Having been missing from the ATP Tour calendar for nine years, Serbia play host to a second ATP 250 event in as many months at the Belgrade Open.
Held at the Novak Tennis Centre, the same location as April’s Serbia Open won by Italy’s Matteo Berrettini, the Belgrade Open will be headlined by home favourite Novak Djokovic.
The world number one is chasing his 83rd tour-level title and is hoping for the perfect preparation for next week’s French Open, where he will be eyeing his 19th Grand Slam crown.
Djokovic spearheads a strong Serbian challenge, with Filip Krajinovic, Dusan Lajovic and Laslo Djere also attempting to reward home support.
There is also a powerful raiding party from France with Gael Monfils, Jeremy Chardy, Lucas Pouille and Adrian Mannarino all competing.
Djokovic Skinny Price for Title Triumph
All eyes will be on world number one Djokovic, who twice lifted silverware on his own patch during Belgrade’s previous four-year stint, prevailing in 2009 and 2011.
Djokovic was unable to reward his home faithful in last month’s Serbia Open, where he was beaten in three sets in the semi-final by improving Russian Aslan Karatsev.
But the Serbian Open finalists – Karatsev and Berrettini – have not returned to Belgrade to compete again, which gives Djokovic a significant class edge on his rivals.
Clay competition can often be the time to take on Djokovic and his main focus will undoubtedly be on the upcoming French Open.

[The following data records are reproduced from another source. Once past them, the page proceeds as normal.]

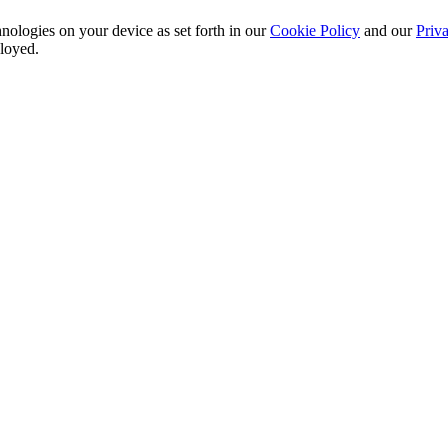
nologies on your device as set forth in our
Cookie Policy
and our
Priva
ployed.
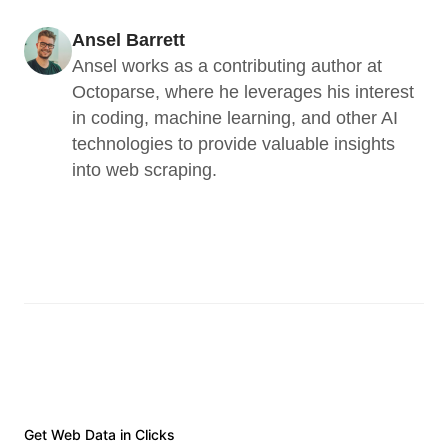
Ansel Barrett
Ansel works as a contributing author at 
Octoparse, where he leverages his interest 
in coding, machine learning, and other AI 
technologies to provide valuable insights 
into web scraping.
Get Web Data in Clicks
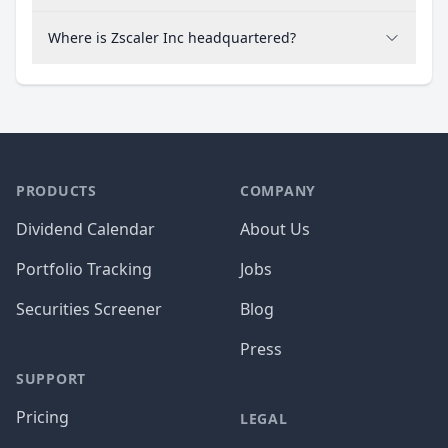
Where is Zscaler Inc headquartered?
PRODUCTS
COMPANY
Dividend Calendar
About Us
Portfolio Tracking
Jobs
Securities Screener
Blog
Press
SUPPORT
Pricing
LEGAL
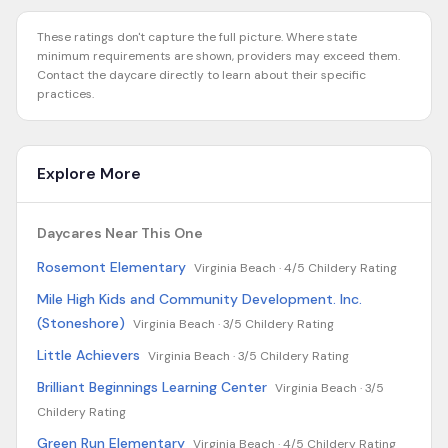
These ratings don't capture the full picture. Where state
minimum requirements are shown, providers may exceed them.
Contact the daycare directly to learn about their specific
practices.
Explore More
Daycares Near This One
Rosemont Elementary
Virginia Beach ·
4/5 Childery Rating
Mile High Kids and Community Development. Inc.
(Stoneshore)
Virginia Beach ·
3/5 Childery Rating
Little Achievers
Virginia Beach ·
3/5 Childery Rating
Brilliant Beginnings Learning Center
Virginia Beach ·
3/5
Childery Rating
Green Run Elementary
Virginia Beach ·
4/5 Childery Rating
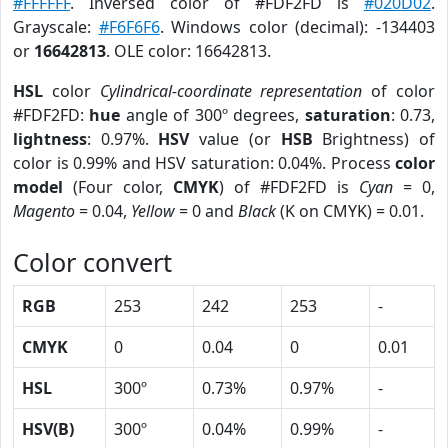
#FFFFFF
. Inversed color of #FDF2FD is
#020D02
.
Grayscale:
#F6F6F6
. Windows color (decimal): -134403
or
16642813
. OLE color: 16642813.
HSL
color
Cylindrical-coordinate representation
of color
#FDF2FD:
hue
angle of 300º degrees,
saturation
: 0.73,
lightness
: 0.97%.
HSV
value (or
HSB
Brightness) of
color is 0.99% and HSV saturation: 0.04%. Process
color
model
(Four color,
CMYK
) of #FDF2FD is
Cyan
= 0,
Magento
= 0.04,
Yellow
= 0 and
Black
(K on CMYK) = 0.01.
Color convert
RGB
253
242
253
-
CMYK
0
0.04
0
0.01
HSL
300º
0.73%
0.97%
-
HSV(B)
300º
0.04%
0.99%
-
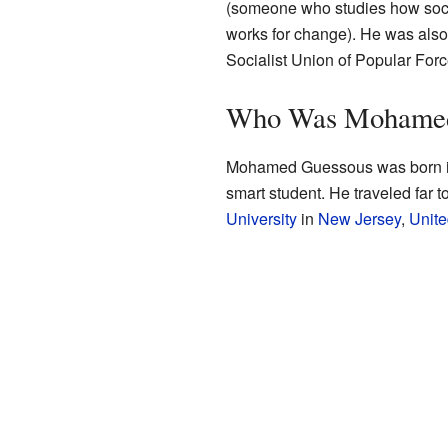
(someone who studies how soci
works for change). He was als
Socialist Union of Popular Forc
Who Was Mohamed
Mohamed Guessous was born 
smart student. He traveled far t
University
in
New Jersey
,
Unite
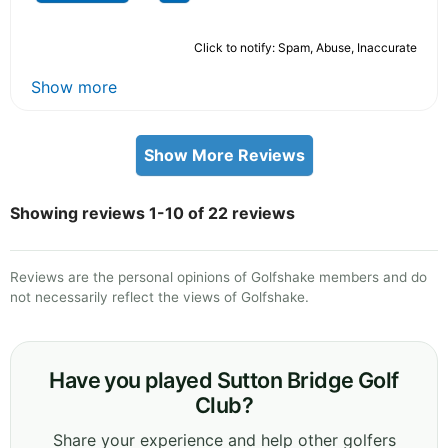
Click to notify: Spam, Abuse, Inaccurate
Show more
Show More Reviews
Showing reviews 1-10 of 22 reviews
Reviews are the personal opinions of Golfshake members and do
not necessarily reflect the views of Golfshake.
Have you played Sutton Bridge Golf
Club?
Share your experience and help other golfers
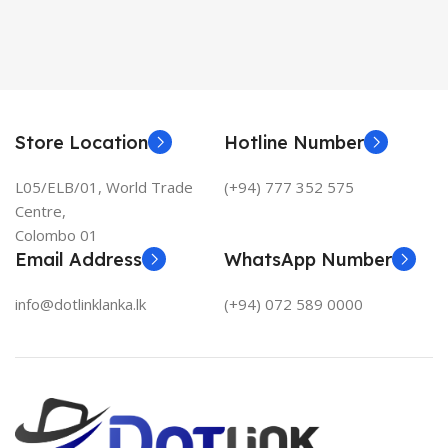
Store Location
Hotline Number
L05/ELB/01, World Trade
(+94) 777 352 575
Centre,
Colombo 01
Email Address
WhatsApp Number
info@dotlinklanka.lk
(+94) 072 589 0000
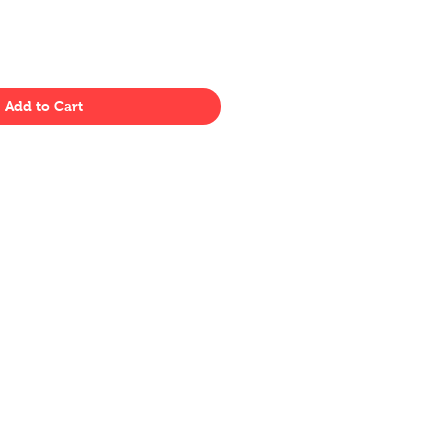
Add to Cart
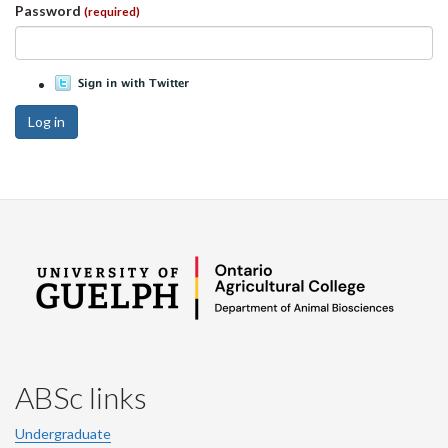
Password
(required)
Log in
ABSc links
Undergraduate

Delbonis May Pose Biggest Threat
With Djokovic likely to take some stopping in the top-half of the draw, punters are advised to focus on the bottom-half with Federico Delbonis the standout selection.
The 30-year-old Argentine is only a two-time winner on the ATP Tour but both of his title triumphs came on clay, a surface players from his country often specialise in.
Delbonis arrives in Belgrade operating at the top of his game having recently reached the quarter-finals in Rome, where he was beaten by big-serving American Reilly Opelka.
The world number 52 had previously accounted for Karen Khachanov, David Goffin and Felix Auger-Alliassime, three players who would be much shorter than him in the betting here.
Delbonis had also won four matches in Madrid, where he accounted for reliable Spanish pair Albert Ramos-Vinolas and Pablo Carreno Busta.
Rinderknech Can Outrun His Odds
If Delbonis fails to convert what looks like a gilt-edged opportunity to tee up a title decider, then perhaps Arthur Rinderknech can defy big odds.
The Frenchman is relatively unknown on the ATP Tour – he is the world number 117 – but he has been prolific on the Challenger Tour, scooping three titles from just four finals over the last year.
Rinderknech looks at home on clay and he showed what he is capable of in Lyon last week, where he defeated Makael Ymer and impressive Italian Jannik Sinner before losing in three sets to eventual runner-up Cameron Norrie.